◆ ACTION ITEM: In full and without alteration, write out the lines below.

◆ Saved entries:
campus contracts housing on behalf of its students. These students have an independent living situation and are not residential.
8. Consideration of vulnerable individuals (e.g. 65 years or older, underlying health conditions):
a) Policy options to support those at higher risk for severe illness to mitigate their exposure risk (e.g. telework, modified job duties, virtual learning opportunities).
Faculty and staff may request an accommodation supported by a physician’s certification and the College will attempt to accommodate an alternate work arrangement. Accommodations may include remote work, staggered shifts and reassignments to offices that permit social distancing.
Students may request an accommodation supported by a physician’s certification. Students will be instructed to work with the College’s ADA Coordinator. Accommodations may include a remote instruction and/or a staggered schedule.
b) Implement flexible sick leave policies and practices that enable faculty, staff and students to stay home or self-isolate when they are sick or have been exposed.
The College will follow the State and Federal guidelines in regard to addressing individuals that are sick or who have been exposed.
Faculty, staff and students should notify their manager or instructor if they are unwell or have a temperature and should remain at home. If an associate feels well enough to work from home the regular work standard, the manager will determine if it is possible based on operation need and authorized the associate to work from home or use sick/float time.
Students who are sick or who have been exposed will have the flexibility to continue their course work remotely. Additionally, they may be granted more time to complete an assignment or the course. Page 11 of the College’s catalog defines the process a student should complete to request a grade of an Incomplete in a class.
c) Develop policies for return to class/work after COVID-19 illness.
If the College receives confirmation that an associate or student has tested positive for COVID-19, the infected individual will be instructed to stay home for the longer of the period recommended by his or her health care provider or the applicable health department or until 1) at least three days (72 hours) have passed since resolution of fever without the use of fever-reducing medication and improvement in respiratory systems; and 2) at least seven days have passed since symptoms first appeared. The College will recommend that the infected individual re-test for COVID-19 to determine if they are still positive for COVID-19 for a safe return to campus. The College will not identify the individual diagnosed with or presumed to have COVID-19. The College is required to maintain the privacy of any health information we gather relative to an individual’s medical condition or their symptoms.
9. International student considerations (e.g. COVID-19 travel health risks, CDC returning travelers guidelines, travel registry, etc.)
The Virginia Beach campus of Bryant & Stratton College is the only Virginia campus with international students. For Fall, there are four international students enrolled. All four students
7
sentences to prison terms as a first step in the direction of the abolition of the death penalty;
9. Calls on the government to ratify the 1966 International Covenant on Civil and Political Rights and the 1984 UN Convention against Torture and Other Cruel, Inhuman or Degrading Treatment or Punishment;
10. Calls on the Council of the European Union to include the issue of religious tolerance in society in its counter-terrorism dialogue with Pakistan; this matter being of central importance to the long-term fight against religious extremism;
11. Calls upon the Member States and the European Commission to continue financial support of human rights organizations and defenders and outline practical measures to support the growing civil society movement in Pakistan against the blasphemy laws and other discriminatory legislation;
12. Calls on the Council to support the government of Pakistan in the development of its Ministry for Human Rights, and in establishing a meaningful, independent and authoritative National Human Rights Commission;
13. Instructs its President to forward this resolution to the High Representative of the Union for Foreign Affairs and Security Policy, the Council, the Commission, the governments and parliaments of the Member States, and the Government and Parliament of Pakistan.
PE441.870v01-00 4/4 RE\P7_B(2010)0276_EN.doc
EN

◆ THE COMPLETED TASK:
campus contracts housing on behalf of its students. These students have an independent living situation and are not residential.
8. Consideration of vulnerable individuals (e.g. 65 years or older, underlying health conditions):
a) Policy options to support those at higher risk for severe illness to mitigate their exposure risk (e.g. telework, modified job duties, virtual learning opportunities).
Faculty and staff may request an accommodation supported by a physician’s certification and the College will attempt to accommodate an alternate work arrangement. Accommodations may include remote work, staggered shifts and reassignments to offices that permit social distancing.
Students may request an accommodation supported by a physician’s certification. Students will be instructed to work with the College’s ADA Coordinator. Accommodations may include a remote instruction and/or a staggered schedule.
b) Implement flexible sick leave policies and practices that enable faculty, staff and students to stay home or self-isolate when they are sick or have been exposed.
The College will follow the State and Federal guidelines in regard to addressing individuals that are sick or who have been exposed.
Faculty, staff and students should notify their manager or instructor if they are unwell or have a temperature and should remain at home. If an associate feels well enough to work from home the regular work standard, the manager will determine if it is possible based on operation need and authorized the associate to work from home or use sick/float time.
Students who are sick or who have been exposed will have the flexibility to continue their course work remotely. Additionally, they may be granted more time to complete an assignment or the course. Page 11 of the College’s catalog defines the process a student should complete to request a grade of an Incomplete in a class.
c) Develop policies for return to class/work after COVID-19 illness.
If the College receives confirmation that an associate or student has tested positive for COVID-19, the infected individual will be instructed to stay home for the longer of the period recommended by his or her health care provider or the applicable health department or until 1) at least three days (72 hours) have passed since resolution of fever without the use of fever-reducing medication and improvement in respiratory systems; and 2) at least seven days have passed since symptoms first appeared. The College will recommend that the infected individual re-test for COVID-19 to determine if they are still positive for COVID-19 for a safe return to campus. The College will not identify the individual diagnosed with or presumed to have COVID-19. The College is required to maintain the privacy of any health information we gather relative to an individual’s medical condition or their symptoms.
9. International student considerations (e.g. COVID-19 travel health risks, CDC returning travelers guidelines, travel registry, etc.)
The Virginia Beach campus of Bryant & Stratton College is the only Virginia campus with international students. For Fall, there are four international students enrolled. All four students
7
sentences to prison terms as a first step in the direction of the abolition of the death penalty;
9. Calls on the government to ratify the 1966 International Covenant on Civil and Political Rights and the 1984 UN Convention against Torture and Other Cruel, Inhuman or Degrading Treatment or Punishment;
10. Calls on the Council of the European Union to include the issue of religious tolerance in society in its counter-terrorism dialogue with Pakistan; this matter being of central importance to the long-term fight against religious extremism;
11. Calls upon the Member States and the European Commission to continue financial support of human rights organizations and defenders and outline practical measures to support the growing civil society movement in Pakistan against the blasphemy laws and other discriminatory legislation;
12. Calls on the Council to support the government of Pakistan in the development of its Ministry for Human Rights, and in establishing a meaningful, independent and authoritative National Human Rights Commission;
13. Instructs its President to forward this resolution to the High Representative of the Union for Foreign Affairs and Security Policy, the Council, the Commission, the governments and parliaments of the Member States, and the Government and Parliament of Pakistan.
PE441.870v01-00 4/4 RE\P7_B(2010)0276_EN.doc
EN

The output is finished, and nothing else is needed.